In order to answer “Yes” to having a child on the FAFSA, you must be providing support for yourself as well as more than half of the child’s financial support. It is likely that the information you submitted about your income and family information indicated that someone else was providing more than half of your child’s financial support. Sometimes a student who has a child may live with the student’s parent (the child’s grandparent), in which case the child’s grandparent is likely to be the person providing more than half of the financial support.
What are the acceptable forms of verification of tax information?
Please view the year specific Verification of Tax Information below.
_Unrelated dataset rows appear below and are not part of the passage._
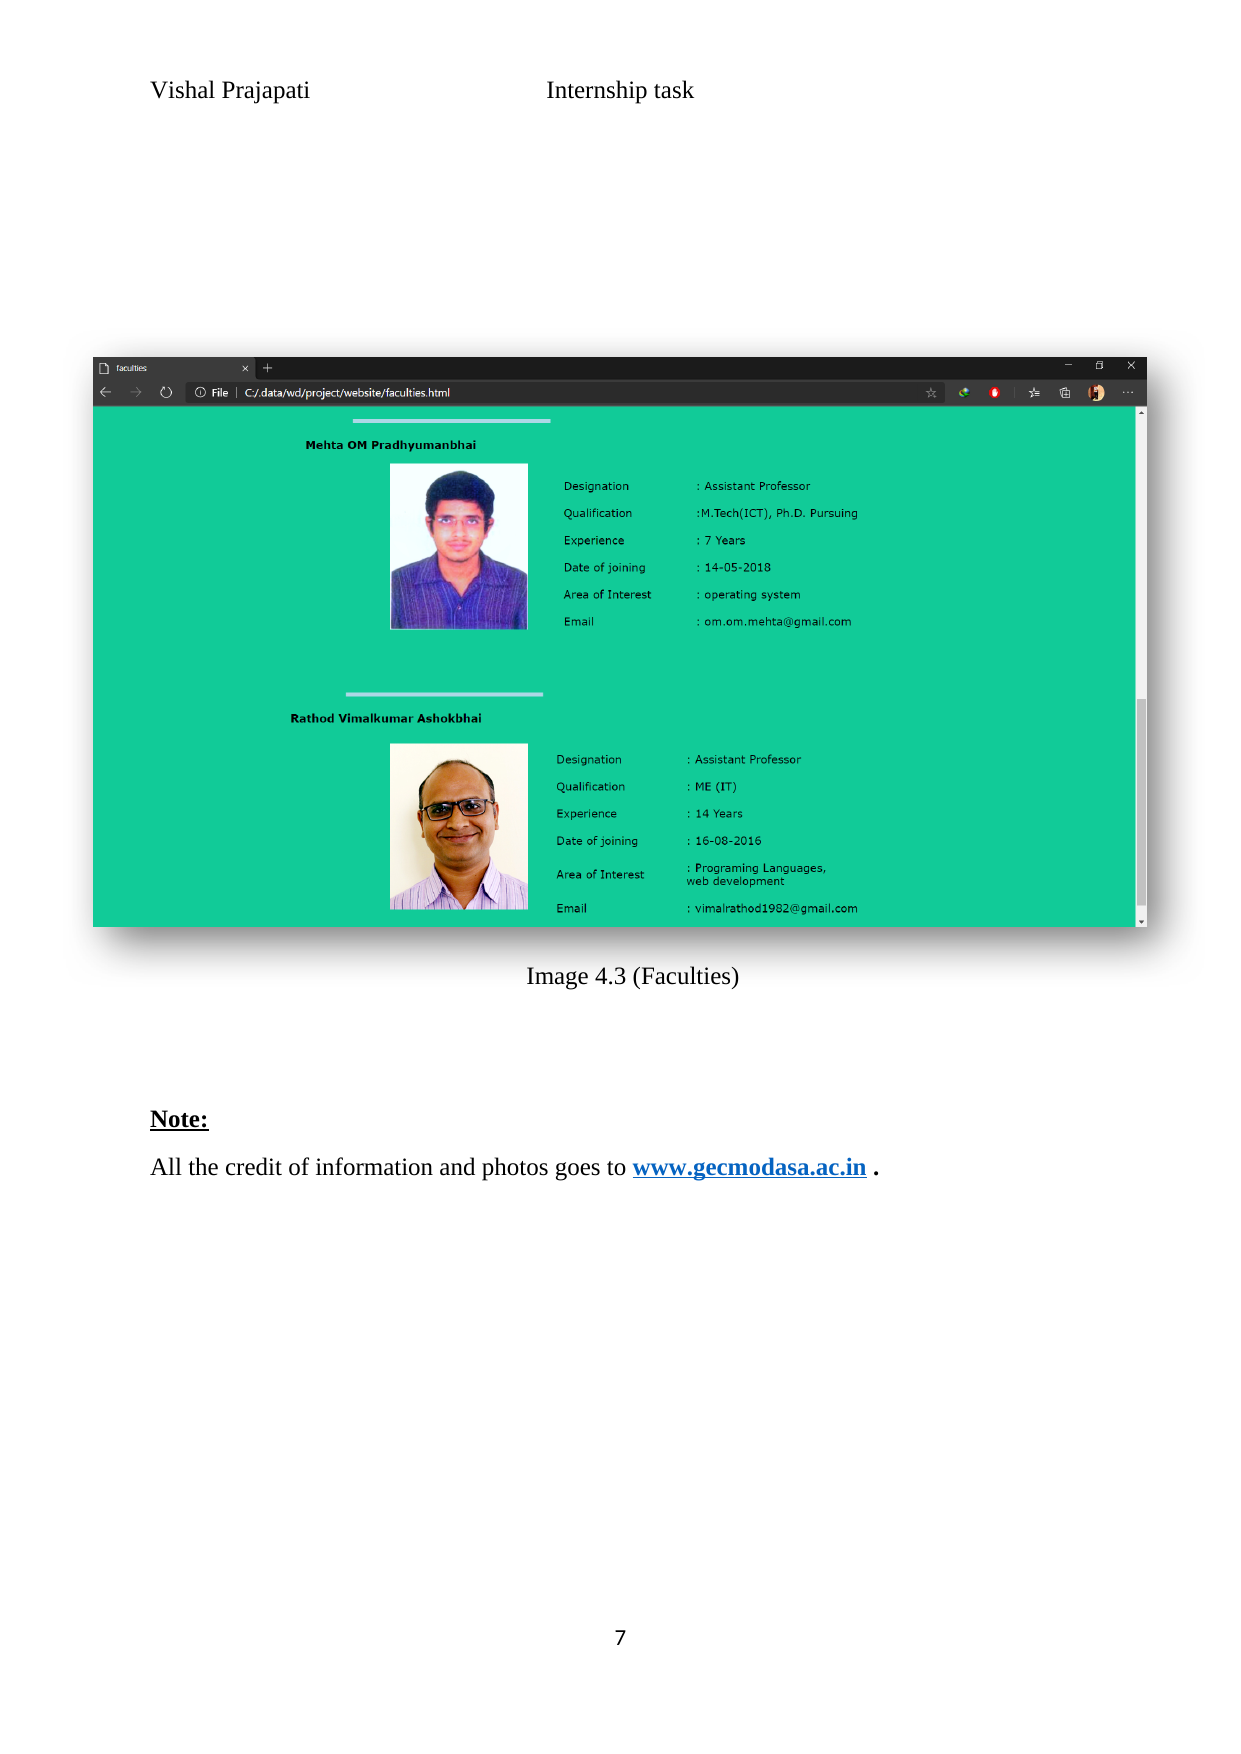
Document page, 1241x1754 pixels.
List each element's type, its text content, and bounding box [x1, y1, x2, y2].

text Note: [150, 1104, 1090, 1133]
picture [93, 357, 1147, 927]
text All the credit of information and photos goes to www.gecmodasa.ac.in . [150, 1152, 1090, 1181]
text Image 4.3 (Faculties) [150, 961, 1090, 990]
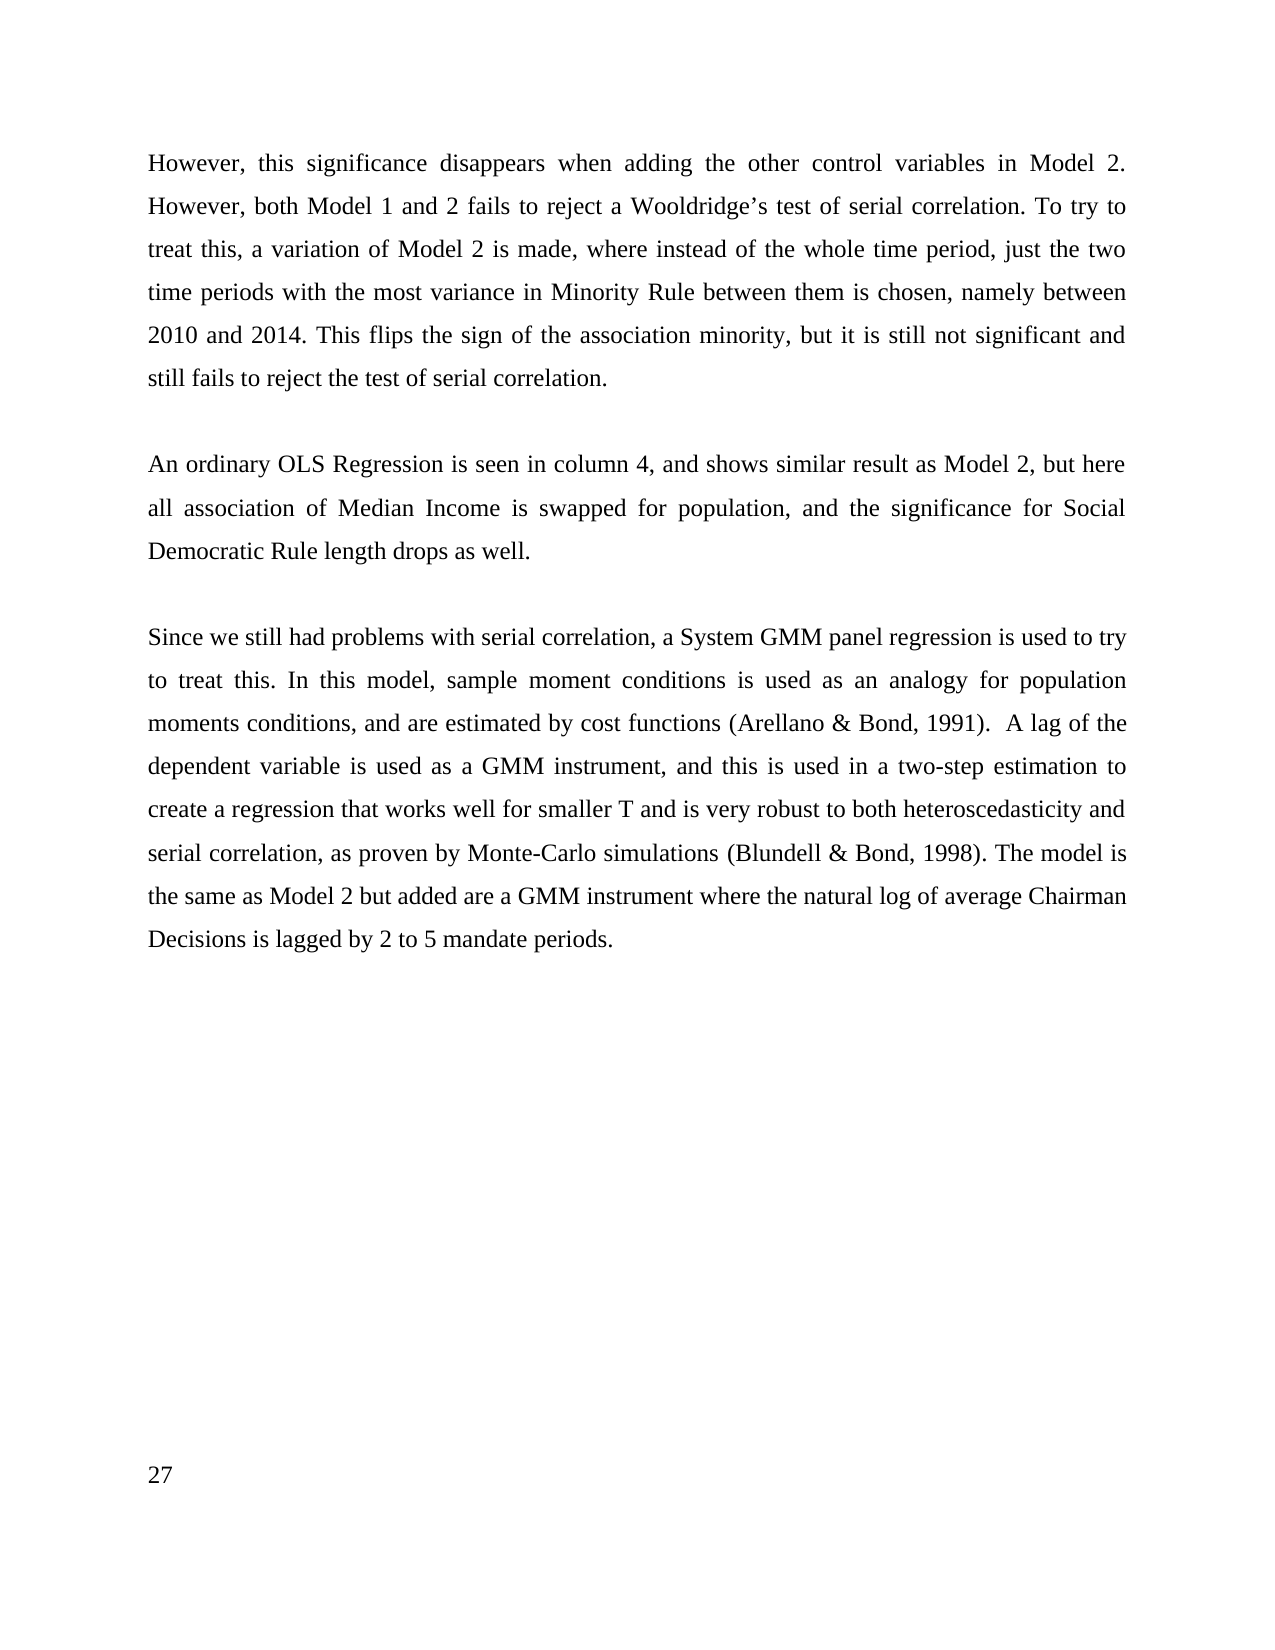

- 2019-2020 Dependent Verification of Tax Information
- 2019-2020 Independent Verification of Tax Information
- How to Request IRS Verification of Non-filing Letter
- 1040 Tax Return Transcript – Sample Only
- 1040A Tax Return Transcript – Sample Only
- 1040EZ Tax Return Transcript – Sample Only
What if I and/or my parent(s) filed for an extension?
An individual who is required to file an IRS income tax return and has been granted a filing extension by the IRS, must provide all the items below:
- A copy of IRS Form 4868, “Application for Automatic Extension of Time to File U.S. Individual Income Tax Return,” that was filed with the IRS for the tax year;
- A copy of the IRS’s approval of an extension beyond the automatic six-month extension if the individual requested an additional extension of the filing time for the tax year;
- Verification of Non-filing Letter (confirmation that the tax return has not yet been filed) from the IRS or other relevant tax authority dated on or after October 1;
- A copy of IRS Form W–2 for each source of employment income received for the tax year and,
- If self-employed, a signed statement certifying the amount of the individual’s Adjusted Gross Income (AGI) and the U.S. income tax paid for the tax year.
What is the Department of Education definition of an unaccompanied homeless youth?
There are three different questions on the FAFSA regarding being an unaccompanied homeless youth. The determination that you meet the definition of an unaccompanied homeless youth must be provided in writing by your high school or school district homeless liaison, a director of a homeless shelter or transitional housing program funded by HUD, or a director of a runaway or homeless youth basic center or transitional living program. The definition of unaccompanied homeless youth is:
- “Homeless” means lacking fixed, regular and adequate housing. You may be homeless if you are living in shelters, parks, motels or cars, or temporarily living with other people because you have nowhere else to go.
- “Unaccompanied” means you are not living in the physical custody of your parent or guardian.
- “Youth” means you are 23 years of age or younger or you are still enrolled in high school as of the day you signed your FAFSA.
What is the financial aid definition of a veteran?
For financial aid purposes, a veteran is someone who:
- Has served in active duty in the U.S. Armed Forces (Army, Navy, Air Force, Marines or Coast Guard) or a National Guard or Reservist who was called to active duty for other than state or training purposes, or was a cadet in a service academy, and
- Was released under a condition other than dishonorable. Members of the National Guard or Reserves who has NOT served on active duty for other than training or state purposes should answer “No” to being a veteran.